**Excerto para ler**
——————
27 de Junho de 2019, 2:05
“Ainda bem que já estou
de férias!”
A frase não me surpreendeu. Apesar de estudioso e bom leitor, o meu filho é
um rapaz saudável e, como todos os outros, aspira pelo tempo de piscina, praia,
passeio, televisão e outros divertimentos. Não dei andamento à conversa. Para
minha surpresa, o miúdo resolveu no entanto desabafar enquanto punha a mesa e
eu temperava a salada.
“Até que enfim estou livre daquelas ‘oficinas’ em que levámos o ano inteiro
a fazer projectos e nunca saímos do mesmo sítio... Uns trabalhavam e outros
ficavam a ver. O costume... Nas apresentações ninguém se preocupava se estava
bem feito ou não, se tinha sido copiado da Internet ou escrito por nós... Além
disso, eu pensava que os projectos eram para fazermos coisas úteis, giras... O
nome engana... ‘oficinas’... São uma seca e das grandes!”
——————
**Dados fornecidos**

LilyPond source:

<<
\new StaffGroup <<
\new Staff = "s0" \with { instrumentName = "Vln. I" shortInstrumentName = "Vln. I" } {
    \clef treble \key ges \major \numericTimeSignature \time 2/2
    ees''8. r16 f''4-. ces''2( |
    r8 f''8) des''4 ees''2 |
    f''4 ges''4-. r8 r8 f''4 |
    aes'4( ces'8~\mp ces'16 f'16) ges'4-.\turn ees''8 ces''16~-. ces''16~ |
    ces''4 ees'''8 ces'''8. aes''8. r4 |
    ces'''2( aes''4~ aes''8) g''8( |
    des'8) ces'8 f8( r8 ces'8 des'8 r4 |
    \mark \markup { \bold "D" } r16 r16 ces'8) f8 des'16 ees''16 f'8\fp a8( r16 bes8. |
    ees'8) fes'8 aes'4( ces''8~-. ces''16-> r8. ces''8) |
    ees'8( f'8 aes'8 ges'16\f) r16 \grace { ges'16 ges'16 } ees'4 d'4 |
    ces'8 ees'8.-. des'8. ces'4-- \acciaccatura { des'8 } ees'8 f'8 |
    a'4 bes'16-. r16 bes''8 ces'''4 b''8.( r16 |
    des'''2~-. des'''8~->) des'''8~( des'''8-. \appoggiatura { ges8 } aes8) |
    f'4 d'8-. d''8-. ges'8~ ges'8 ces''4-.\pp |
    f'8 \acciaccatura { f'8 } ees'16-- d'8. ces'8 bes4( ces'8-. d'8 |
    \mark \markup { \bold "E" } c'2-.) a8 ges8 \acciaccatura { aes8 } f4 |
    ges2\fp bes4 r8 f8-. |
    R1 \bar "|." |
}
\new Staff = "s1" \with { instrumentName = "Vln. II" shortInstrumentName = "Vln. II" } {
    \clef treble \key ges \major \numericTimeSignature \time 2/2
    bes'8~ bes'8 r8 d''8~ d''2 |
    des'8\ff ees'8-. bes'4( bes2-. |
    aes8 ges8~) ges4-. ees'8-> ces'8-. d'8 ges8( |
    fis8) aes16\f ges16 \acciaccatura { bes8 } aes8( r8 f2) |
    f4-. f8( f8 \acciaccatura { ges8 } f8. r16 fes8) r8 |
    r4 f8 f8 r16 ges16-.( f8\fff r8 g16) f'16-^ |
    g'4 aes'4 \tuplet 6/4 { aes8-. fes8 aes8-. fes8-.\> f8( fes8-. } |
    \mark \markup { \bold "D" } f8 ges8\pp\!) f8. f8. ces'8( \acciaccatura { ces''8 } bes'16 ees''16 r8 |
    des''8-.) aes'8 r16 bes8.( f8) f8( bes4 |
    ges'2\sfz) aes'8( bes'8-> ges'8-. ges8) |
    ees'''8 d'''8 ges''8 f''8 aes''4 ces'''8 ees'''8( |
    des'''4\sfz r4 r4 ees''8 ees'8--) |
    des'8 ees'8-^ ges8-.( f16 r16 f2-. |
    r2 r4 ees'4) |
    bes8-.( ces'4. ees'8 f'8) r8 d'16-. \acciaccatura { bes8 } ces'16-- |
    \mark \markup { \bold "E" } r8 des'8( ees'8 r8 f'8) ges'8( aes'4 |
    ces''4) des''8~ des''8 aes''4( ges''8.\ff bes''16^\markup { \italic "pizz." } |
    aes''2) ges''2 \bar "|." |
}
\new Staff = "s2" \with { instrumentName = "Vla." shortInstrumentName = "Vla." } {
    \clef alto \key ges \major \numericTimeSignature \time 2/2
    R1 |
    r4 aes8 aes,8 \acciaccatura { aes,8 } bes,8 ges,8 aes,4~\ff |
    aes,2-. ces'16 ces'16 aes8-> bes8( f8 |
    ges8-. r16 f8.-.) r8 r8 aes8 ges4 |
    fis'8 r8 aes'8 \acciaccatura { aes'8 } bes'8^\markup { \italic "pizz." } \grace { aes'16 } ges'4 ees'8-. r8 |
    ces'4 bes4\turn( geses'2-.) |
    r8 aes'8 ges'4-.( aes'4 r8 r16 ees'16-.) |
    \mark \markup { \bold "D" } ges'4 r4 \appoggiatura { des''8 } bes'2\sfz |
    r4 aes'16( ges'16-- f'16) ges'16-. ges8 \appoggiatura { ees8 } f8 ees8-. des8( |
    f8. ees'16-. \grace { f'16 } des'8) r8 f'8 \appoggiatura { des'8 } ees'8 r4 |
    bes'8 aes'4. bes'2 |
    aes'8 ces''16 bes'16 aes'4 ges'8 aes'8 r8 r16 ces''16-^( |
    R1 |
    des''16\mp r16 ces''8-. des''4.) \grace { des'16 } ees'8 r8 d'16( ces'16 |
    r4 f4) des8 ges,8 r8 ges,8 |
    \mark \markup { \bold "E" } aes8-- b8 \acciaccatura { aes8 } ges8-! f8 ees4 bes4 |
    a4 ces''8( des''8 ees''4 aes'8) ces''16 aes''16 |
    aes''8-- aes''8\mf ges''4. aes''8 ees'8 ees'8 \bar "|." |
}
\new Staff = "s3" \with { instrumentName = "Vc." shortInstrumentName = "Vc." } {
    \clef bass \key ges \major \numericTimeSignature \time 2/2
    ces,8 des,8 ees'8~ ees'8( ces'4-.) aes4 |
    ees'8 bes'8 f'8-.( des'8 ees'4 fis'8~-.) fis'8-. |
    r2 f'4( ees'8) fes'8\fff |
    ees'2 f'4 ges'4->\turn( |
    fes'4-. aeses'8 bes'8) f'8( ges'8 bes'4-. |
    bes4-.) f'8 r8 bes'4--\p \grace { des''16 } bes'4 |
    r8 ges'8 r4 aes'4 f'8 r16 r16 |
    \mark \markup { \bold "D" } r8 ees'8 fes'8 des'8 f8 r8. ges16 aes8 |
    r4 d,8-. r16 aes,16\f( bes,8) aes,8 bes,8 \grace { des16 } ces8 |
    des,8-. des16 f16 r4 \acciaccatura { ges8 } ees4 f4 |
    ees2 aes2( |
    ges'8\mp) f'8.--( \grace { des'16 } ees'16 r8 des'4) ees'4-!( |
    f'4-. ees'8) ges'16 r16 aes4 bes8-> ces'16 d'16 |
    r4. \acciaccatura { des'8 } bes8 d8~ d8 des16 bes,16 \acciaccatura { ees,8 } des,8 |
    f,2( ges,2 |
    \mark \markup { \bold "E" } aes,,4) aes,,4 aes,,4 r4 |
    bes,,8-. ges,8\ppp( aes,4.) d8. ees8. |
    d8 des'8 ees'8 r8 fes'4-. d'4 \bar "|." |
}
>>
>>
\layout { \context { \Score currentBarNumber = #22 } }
——————
**Desafio**
Segundo o excerto para ler, o que fazia quem narra enquanto o filho punha a mesa?

**Resultado correto**
Temperava a salada.